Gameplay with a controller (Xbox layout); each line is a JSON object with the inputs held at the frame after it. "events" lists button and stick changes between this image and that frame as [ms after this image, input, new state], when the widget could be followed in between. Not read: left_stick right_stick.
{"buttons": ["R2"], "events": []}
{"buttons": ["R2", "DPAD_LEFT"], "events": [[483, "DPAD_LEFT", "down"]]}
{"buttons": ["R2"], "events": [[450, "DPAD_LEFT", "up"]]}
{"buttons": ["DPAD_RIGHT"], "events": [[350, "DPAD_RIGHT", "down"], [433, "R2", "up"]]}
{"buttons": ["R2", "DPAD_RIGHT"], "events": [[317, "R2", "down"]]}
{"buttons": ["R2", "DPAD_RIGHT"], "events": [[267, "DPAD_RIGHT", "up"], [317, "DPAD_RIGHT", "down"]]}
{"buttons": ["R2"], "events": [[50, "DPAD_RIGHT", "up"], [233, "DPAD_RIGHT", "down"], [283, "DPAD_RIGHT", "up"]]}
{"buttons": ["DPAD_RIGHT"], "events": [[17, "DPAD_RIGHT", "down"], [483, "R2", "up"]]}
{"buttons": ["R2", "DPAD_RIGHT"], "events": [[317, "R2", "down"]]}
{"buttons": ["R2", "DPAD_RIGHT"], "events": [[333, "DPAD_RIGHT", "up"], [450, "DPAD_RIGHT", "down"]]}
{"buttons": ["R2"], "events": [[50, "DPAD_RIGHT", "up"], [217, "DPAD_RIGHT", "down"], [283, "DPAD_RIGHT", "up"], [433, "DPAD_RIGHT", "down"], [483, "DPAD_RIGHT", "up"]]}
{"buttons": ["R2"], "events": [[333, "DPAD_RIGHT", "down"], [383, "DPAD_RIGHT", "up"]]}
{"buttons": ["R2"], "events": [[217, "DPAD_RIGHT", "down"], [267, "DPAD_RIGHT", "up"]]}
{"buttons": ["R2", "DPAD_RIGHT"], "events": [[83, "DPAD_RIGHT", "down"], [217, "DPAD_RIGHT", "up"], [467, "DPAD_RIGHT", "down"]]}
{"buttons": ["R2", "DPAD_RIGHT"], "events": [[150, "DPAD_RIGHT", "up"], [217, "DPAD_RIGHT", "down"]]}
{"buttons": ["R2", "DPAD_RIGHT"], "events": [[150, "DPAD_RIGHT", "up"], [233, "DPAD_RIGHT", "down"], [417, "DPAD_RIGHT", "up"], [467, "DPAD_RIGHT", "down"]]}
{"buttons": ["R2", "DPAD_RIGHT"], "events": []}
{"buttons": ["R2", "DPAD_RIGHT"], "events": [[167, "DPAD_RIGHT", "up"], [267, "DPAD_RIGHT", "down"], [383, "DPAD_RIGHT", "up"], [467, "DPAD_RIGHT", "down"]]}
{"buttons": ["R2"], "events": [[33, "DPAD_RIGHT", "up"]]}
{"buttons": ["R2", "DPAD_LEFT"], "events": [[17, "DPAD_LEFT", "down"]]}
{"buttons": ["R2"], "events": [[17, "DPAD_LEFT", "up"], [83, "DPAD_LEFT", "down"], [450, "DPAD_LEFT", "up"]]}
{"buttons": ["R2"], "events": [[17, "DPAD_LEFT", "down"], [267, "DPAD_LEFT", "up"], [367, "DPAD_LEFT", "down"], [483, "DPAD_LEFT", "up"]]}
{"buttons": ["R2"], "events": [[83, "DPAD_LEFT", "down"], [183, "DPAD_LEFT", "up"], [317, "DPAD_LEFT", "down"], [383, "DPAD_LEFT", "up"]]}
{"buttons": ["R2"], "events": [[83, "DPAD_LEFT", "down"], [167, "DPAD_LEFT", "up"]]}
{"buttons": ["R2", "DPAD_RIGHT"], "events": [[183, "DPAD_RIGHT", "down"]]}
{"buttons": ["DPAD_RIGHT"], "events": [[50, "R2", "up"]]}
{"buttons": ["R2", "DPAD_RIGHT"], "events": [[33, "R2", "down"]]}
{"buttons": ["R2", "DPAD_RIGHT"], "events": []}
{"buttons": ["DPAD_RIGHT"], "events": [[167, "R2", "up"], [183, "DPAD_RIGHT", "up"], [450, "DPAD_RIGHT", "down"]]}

- **EXERCISE BRIEF**
Your task is to retype the records above exactly.

- **ANSWER SECTION**
Gameplay with a controller (Xbox layout); each line is a JSON object with the inputs held at the frame after it. "events" lists button and stick changes between this image and that frame as [ms after this image, input, new state], when the widget could be followed in between. Not read: left_stick right_stick.
{"buttons": ["R2"], "events": []}
{"buttons": ["R2", "DPAD_LEFT"], "events": [[483, "DPAD_LEFT", "down"]]}
{"buttons": ["R2"], "events": [[450, "DPAD_LEFT", "up"]]}
{"buttons": ["DPAD_RIGHT"], "events": [[350, "DPAD_RIGHT", "down"], [433, "R2", "up"]]}
{"buttons": ["R2", "DPAD_RIGHT"], "events": [[317, "R2", "down"]]}
{"buttons": ["R2", "DPAD_RIGHT"], "events": [[267, "DPAD_RIGHT", "up"], [317, "DPAD_RIGHT", "down"]]}
{"buttons": ["R2"], "events": [[50, "DPAD_RIGHT", "up"], [233, "DPAD_RIGHT", "down"], [283, "DPAD_RIGHT", "up"]]}
{"buttons": ["DPAD_RIGHT"], "events": [[17, "DPAD_RIGHT", "down"], [483, "R2", "up"]]}
{"buttons": ["R2", "DPAD_RIGHT"], "events": [[317, "R2", "down"]]}
{"buttons": ["R2", "DPAD_RIGHT"], "events": [[333, "DPAD_RIGHT", "up"], [450, "DPAD_RIGHT", "down"]]}
{"buttons": ["R2"], "events": [[50, "DPAD_RIGHT", "up"], [217, "DPAD_RIGHT", "down"], [283, "DPAD_RIGHT", "up"], [433, "DPAD_RIGHT", "down"], [483, "DPAD_RIGHT", "up"]]}
{"buttons": ["R2"], "events": [[333, "DPAD_RIGHT", "down"], [383, "DPAD_RIGHT", "up"]]}
{"buttons": ["R2"], "events": [[217, "DPAD_RIGHT", "down"], [267, "DPAD_RIGHT", "up"]]}
{"buttons": ["R2", "DPAD_RIGHT"], "events": [[83, "DPAD_RIGHT", "down"], [217, "DPAD_RIGHT", "up"], [467, "DPAD_RIGHT", "down"]]}
{"buttons": ["R2", "DPAD_RIGHT"], "events": [[150, "DPAD_RIGHT", "up"], [217, "DPAD_RIGHT", "down"]]}
{"buttons": ["R2", "DPAD_RIGHT"], "events": [[150, "DPAD_RIGHT", "up"], [233, "DPAD_RIGHT", "down"], [417, "DPAD_RIGHT", "up"], [467, "DPAD_RIGHT", "down"]]}
{"buttons": ["R2", "DPAD_RIGHT"], "events": []}
{"buttons": ["R2", "DPAD_RIGHT"], "events": [[167, "DPAD_RIGHT", "up"], [267, "DPAD_RIGHT", "down"], [383, "DPAD_RIGHT", "up"], [467, "DPAD_RIGHT", "down"]]}
{"buttons": ["R2"], "events": [[33, "DPAD_RIGHT", "up"]]}
{"buttons": ["R2", "DPAD_LEFT"], "events": [[17, "DPAD_LEFT", "down"]]}
{"buttons": ["R2"], "events": [[17, "DPAD_LEFT", "up"], [83, "DPAD_LEFT", "down"], [450, "DPAD_LEFT", "up"]]}
{"buttons": ["R2"], "events": [[17, "DPAD_LEFT", "down"], [267, "DPAD_LEFT", "up"], [367, "DPAD_LEFT", "down"], [483, "DPAD_LEFT", "up"]]}
{"buttons": ["R2"], "events": [[83, "DPAD_LEFT", "down"], [183, "DPAD_LEFT", "up"], [317, "DPAD_LEFT", "down"], [383, "DPAD_LEFT", "up"]]}
{"buttons": ["R2"], "events": [[83, "DPAD_LEFT", "down"], [167, "DPAD_LEFT", "up"]]}
{"buttons": ["R2", "DPAD_RIGHT"], "events": [[183, "DPAD_RIGHT", "down"]]}
{"buttons": ["DPAD_RIGHT"], "events": [[50, "R2", "up"]]}
{"buttons": ["R2", "DPAD_RIGHT"], "events": [[33, "R2", "down"]]}
{"buttons": ["R2", "DPAD_RIGHT"], "events": []}
{"buttons": ["DPAD_RIGHT"], "events": [[167, "R2", "up"], [183, "DPAD_RIGHT", "up"], [450, "DPAD_RIGHT", "down"]]}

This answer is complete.